In all this chocolate interest and exchange, restaurateurs can glean a sweet opportunity. Apart from the obvious branding of premium chocolate desserts on their menus, operators can also offer artisanal chocolate bonbon tastings, just as they do with cheese. Although hand-made bonbons from a chocolate artisan don’t come cheap—they range from $1 to as much as $3.75 per piece—that’s offset by the fact that showcasing pre-made chocolate requires no labor. In addition, these tastings can be paired with profitable beverages such as dessert wines and spirits.

But according to Recchiuti, one of the most critical things to consider in offering fresh chocolates is “the ability to turn them around quickly.

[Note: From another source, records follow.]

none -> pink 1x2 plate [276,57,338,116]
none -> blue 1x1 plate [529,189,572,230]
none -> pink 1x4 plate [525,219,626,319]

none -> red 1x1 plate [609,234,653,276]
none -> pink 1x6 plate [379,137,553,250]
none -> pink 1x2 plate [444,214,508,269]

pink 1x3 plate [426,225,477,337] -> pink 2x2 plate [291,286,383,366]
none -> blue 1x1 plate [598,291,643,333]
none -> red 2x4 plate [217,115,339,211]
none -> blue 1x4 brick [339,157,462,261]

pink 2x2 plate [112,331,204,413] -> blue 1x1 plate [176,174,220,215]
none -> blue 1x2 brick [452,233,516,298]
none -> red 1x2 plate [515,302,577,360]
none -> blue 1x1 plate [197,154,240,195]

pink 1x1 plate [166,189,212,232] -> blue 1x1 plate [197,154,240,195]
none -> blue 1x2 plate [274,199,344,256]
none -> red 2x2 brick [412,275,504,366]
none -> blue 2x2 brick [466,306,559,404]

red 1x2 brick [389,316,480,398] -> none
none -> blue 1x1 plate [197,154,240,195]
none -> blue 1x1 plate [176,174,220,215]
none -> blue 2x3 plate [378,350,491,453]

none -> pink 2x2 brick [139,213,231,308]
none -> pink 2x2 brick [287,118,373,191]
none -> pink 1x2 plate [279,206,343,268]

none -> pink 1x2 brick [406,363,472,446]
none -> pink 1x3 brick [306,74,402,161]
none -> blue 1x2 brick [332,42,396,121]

Storage is really an issue in restaurants because natural chocolates will pick up flavors from other foods, like onion, or from smoke . . . and they’re sensitive to fluctuations in temperature.” Even under the best conditions—meaning a 55ºF, dry, untainted storage unit—most handmade filled chocolates have a shelf life of only about three weeks because fresh cream and butter are the prime ingredients used. In the chocolate trade, perishability is the great trade-off for delicacy. But isn’t that what makes its fleeting pleasure all the more sweet?


Quality Control

When buying hand-crafted bonbons, here are some tips for evaluating the condition of the chocolate:
- Compression in the underside of the chocolate indicates that the filling is shrinking and not perfectly fresh.
- Cracks in the chocolate means either that the fillings were dipped too cold or that the product is old.
- Fine chocolates should have a perfect sheen. Blemishes, bubbles, or spots indicate improper tempering or handling.
- Check the aroma of chocolates. Products will develop rancidity over time or pick up other off-flavors if not stored well.
- Fresh chocolate-covered candies should have a pleasing “snap” when bitten into. Ideally the crisp outer texture should balance the creamy center.